Rational thought

Colonial America was a vast land occupied by English, French, Dutch, and Spanish immigrants who established colonies to influence Native Americans living in the area. The thirteen American colonies also saw a period of intellectual ferment, which gave rise to a wide range of ideologies.

The spirit of rationalism was to provide early settlers with a useful and practical form in the life of the nation and its people.

In general, rationalism or the age of reason is the belief that each person can arrive at truth using logical thinking rather than relying on intuition, religious faith, and the authority of the past.

It originated in Europe in the twilight of the 17th century when groups of scientists and philosophers came up with ideologies on a way of life besides the Puritist religion.

The ideas of rationalism subsequently spread to the American colonies, and a significant number of Puritists began to question their way of life.

As centuries passed, scientists and philosophers proved Puritist beliefs to be ineffective or false, which eventually led to massive changes in history.

The most famous historical events which occurred in the age of rationalism included the Revenue Act of 1767, the signing of the Declaration of Independence, the Zulon Pike Expedition, and the Lewis and Clark Expedition.

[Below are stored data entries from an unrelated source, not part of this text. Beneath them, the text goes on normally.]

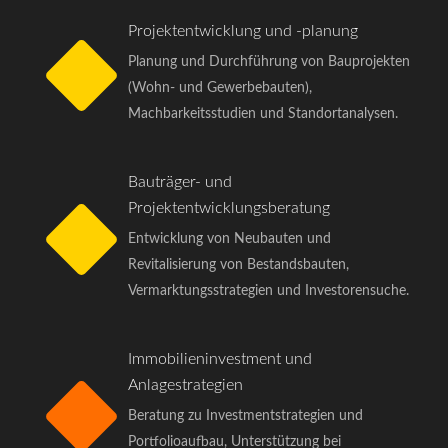
Projektentwicklung und -planung
Planung und Durchführung von Bauprojekten
(Wohn- und Gewerbebauten),
Machbarkeitsstudien und Standortanalysen.
Bauträger- und
Projektentwicklungsberatung
Entwicklung von Neubauten und
Revitalisierung von Bestandsbauten,
Vermarktungsstrategien und Investorensuche.
Immobilieninvestment und
Anlagestrategien
Beratung zu Investmentstrategien und
Portfolioaufbau, Unterstützung bei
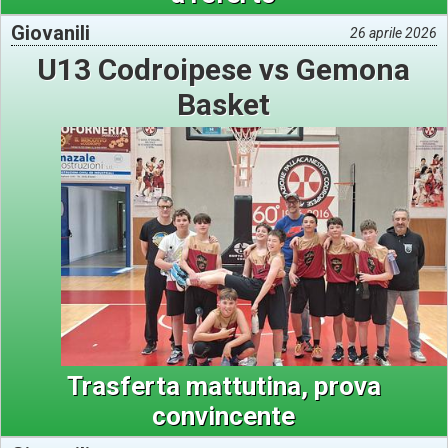
Giovanili
26 aprile 2026
U13 Codroipese vs Gemona
Basket
Trasferta mattutina, prova
convincente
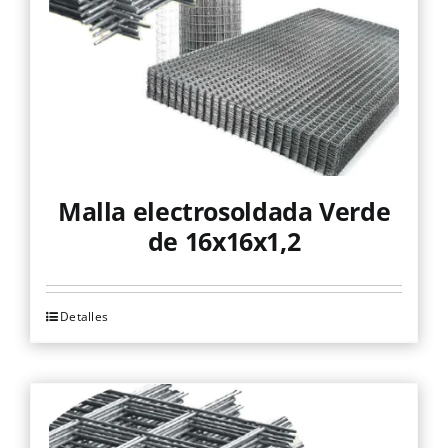
elegir
en
la
página
de
producto
Malla electrosoldada Verde
de 16x16x1,2
Detalles
Este
producto
tiene
múltiples
variantes.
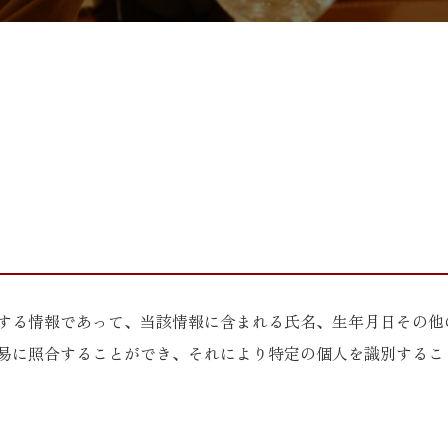
する情報であって、当該情報に含まれる氏名、生年月日その他
易に照合することができ、それにより特定の個人を識別するこ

Other than that, it also saw many discoveries from Albert Einstein, Sir Isaac Newton, and Galileo Galilei, which further debunked Puritist claims. Unlike Puritists, rationalists concentrate mainly on the impressions derived from intellect as they believe that everything that happens has a logical explanation.

They also believed that the Bible was not written to be the primary basis of living an individual’s life. Instead, these rational thinkers believed that God intended allowed us to uncover specific aspects of the world for ourselves and expected us to make conscious decisions based on facts and reason.

The rise of rationalism was the start of an open society where people were free to pursue liberty and individual happiness.

It enabled Native Americans to search for knowledge and truth with the help of logic and evidence and allowed one to think about the possibilities.

This incredible rise also led to the production of essays, numerous books, scientific discoveries, revolutions, wars, laws, and inventions.

These works were primarily geared towards fighting against obscurantism, irrationality, and authoritarianism, which were deeply ingrained by established churches of this period.

Fun and Interesting Facts about Rational Thought

  • The period of Rational Thought or Age of Reason had six popular ideas, particularly conservatism, republicanism, scientific progress, toleration, liberalism, and deism.
  • These ideas were based and shared with European Enlightenment thinkers but had taken a uniquely American form.
  • The Age of Reason assumed a critical role in establishing a revolution against Great Britain and the creation of the modern republic.
  • Ideas mainly influenced the rational thoughts used by early colonial settlers in the salons of London, Berlin, and Paris.
  • Alexander Hamilton, James Madison, John Adams, Thomas Jefferson, Benjamin Franklin, and George Washington were among the most famous figures of the Age of Reason.
  • The period of rational thought emphasized reason and science to debunk Puritanism beliefs.
  • Rational thoughts guided the foundation of the colony of Georgia, but those principles were unable to stand up to the realities of colonial life.
  • Benjamin Franklin was considered as the symbol of the Age of Reason.

Q & A

What are the six popular ideas that dominated the Age of Reason?
The six ideas during this period included conservatism, republicanism, scientific progress, toleration, liberalism, and deism.

Where did rationalism originate?
Rationalism originated in Europe in the 17th century.

What are the main influences of rational thought?
Rational thoughts were mainly influenced by ideas in Paris, Berlin, and London.

Who is the symbol of the Age of Reason?
Benjamin Franklin was the symbol of the Age of Reason.

Who are the most famous American figures during the Age of Reason?
George Washington, Thomas Jefferson, John Madison, Alexander Hamilton, and Benjamin Franklin were among the most popular public figures in this period.